I had thought of death in those nights that I could not sleep. The young do not think of death, but I have, so I am old. And much as I love life, I would have to bid it good-bye someday, perhaps soon, and it was not the living now that really mattered, but the how of it.
In my room the night I was finally freed, the memory of my torture came again, bringing a black, shapeless dread to my very core. I tried to banish my fear of having become impotent and wondered if I would ever be a man again. In the morning, when my bladder was full and I should have awoken with it erect and sticking up from under the sheet, I realized with some anguish that it was limp.
I asked for fifty pesos from Father Jess, saying I needed it badly, and then went to Makati.
It was past noon when I got to the Colonial and the after-lunch crowd from the nearby restaurants had not yet trickled in.
Lily had already checked in. After a brief shower, I went back to the cubicle. She was waiting at the door. “So, you are rich again,” she said as I drew her in.
She was an expert, she could do what Betsy could not, but I could not tell either of them what had happened, the details that degraded and humiliated me.
“Lily,” I said, “I did not come here for a massage. I have problems, emotional problems. Please help me.”

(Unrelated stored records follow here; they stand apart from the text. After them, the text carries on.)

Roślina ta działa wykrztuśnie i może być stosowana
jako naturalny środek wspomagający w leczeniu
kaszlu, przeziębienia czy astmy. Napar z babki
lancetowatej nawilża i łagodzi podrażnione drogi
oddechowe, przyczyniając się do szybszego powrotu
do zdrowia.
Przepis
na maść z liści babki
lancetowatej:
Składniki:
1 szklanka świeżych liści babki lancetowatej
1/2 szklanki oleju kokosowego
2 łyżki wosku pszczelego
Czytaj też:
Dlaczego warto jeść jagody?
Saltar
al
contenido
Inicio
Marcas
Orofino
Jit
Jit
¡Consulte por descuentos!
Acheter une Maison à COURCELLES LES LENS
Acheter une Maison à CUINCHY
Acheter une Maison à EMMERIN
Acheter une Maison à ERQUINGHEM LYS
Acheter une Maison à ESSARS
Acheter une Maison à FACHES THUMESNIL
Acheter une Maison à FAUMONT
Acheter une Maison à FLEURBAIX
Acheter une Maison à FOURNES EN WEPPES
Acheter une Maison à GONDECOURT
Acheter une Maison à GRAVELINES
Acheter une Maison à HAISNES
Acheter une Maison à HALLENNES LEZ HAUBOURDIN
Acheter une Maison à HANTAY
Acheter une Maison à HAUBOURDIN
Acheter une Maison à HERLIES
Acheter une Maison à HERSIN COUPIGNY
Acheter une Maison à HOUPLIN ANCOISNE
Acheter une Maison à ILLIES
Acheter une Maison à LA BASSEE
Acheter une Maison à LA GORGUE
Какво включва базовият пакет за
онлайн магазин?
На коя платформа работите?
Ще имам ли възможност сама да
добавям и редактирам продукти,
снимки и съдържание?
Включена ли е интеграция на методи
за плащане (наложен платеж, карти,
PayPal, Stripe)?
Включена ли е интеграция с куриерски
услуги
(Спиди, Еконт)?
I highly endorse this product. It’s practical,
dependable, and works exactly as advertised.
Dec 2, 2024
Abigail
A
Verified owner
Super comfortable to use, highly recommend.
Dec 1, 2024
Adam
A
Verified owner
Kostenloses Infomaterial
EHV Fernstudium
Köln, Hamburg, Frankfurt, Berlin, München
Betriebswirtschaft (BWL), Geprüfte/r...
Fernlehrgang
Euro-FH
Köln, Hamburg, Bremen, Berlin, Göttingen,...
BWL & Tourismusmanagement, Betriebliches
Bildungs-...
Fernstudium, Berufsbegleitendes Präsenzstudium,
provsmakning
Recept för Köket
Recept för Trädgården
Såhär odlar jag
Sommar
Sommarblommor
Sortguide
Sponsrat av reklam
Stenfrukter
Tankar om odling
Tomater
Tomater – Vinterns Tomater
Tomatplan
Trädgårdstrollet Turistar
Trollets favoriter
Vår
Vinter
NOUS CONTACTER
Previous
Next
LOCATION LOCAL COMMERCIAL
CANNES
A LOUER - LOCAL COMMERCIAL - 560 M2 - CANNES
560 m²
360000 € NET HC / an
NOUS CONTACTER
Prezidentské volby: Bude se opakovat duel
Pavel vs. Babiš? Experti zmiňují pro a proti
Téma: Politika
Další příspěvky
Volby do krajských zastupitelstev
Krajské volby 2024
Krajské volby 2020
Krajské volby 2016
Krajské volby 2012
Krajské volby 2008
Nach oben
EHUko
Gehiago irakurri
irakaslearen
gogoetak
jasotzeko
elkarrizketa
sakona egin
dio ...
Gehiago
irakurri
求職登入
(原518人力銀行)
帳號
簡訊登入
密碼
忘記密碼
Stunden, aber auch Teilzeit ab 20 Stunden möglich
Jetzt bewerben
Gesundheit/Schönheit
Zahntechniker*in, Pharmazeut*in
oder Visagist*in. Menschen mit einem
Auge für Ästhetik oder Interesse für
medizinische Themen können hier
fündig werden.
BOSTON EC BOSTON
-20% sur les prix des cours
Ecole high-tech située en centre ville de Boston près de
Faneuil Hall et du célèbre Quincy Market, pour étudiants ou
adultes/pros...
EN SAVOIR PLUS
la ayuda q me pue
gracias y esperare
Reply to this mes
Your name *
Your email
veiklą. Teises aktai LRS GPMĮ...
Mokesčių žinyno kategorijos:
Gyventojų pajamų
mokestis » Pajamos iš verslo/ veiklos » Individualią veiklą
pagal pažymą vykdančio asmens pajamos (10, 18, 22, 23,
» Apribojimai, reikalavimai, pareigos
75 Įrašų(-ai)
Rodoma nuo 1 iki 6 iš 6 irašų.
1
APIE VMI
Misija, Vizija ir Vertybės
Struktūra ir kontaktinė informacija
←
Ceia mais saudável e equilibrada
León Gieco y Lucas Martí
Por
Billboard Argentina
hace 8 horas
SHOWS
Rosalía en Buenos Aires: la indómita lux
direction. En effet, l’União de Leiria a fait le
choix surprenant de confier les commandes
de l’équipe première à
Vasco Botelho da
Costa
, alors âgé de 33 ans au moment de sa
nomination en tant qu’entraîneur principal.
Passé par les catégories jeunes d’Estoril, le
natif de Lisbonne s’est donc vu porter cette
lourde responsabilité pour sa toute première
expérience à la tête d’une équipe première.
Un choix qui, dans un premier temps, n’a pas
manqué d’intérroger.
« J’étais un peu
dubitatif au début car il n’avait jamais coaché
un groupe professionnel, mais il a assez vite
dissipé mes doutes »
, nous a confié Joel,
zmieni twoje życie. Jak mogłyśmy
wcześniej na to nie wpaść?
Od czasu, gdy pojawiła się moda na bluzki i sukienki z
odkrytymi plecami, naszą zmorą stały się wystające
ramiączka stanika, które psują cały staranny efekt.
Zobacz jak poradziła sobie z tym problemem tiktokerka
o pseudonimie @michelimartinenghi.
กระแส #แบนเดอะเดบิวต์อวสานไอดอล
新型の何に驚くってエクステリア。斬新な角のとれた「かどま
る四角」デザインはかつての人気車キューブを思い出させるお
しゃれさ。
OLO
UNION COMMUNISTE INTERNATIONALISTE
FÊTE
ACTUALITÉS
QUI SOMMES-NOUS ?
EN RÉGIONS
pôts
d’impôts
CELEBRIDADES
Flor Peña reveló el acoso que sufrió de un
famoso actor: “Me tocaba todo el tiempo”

She laughed, that soft easy laughter I always liked in her. “Oh, Pepe, whatever your excuses, I like you just the same.” She bent down and kissed me, and I savored her moist lips, the saccharine recesses of her mouth.
She pulled away the towel I had draped around my waist, then sat on the narrow shelf and ran her fingers lightly over my chest. My skin tingled, that sharp, delicious shivering that flowed down to my navel. But it stopped there. Then her hands floated down my legs, behind my knees, my buttocks. But though I felt sensually, delightfully aroused, I was not responding in the only way I wanted to.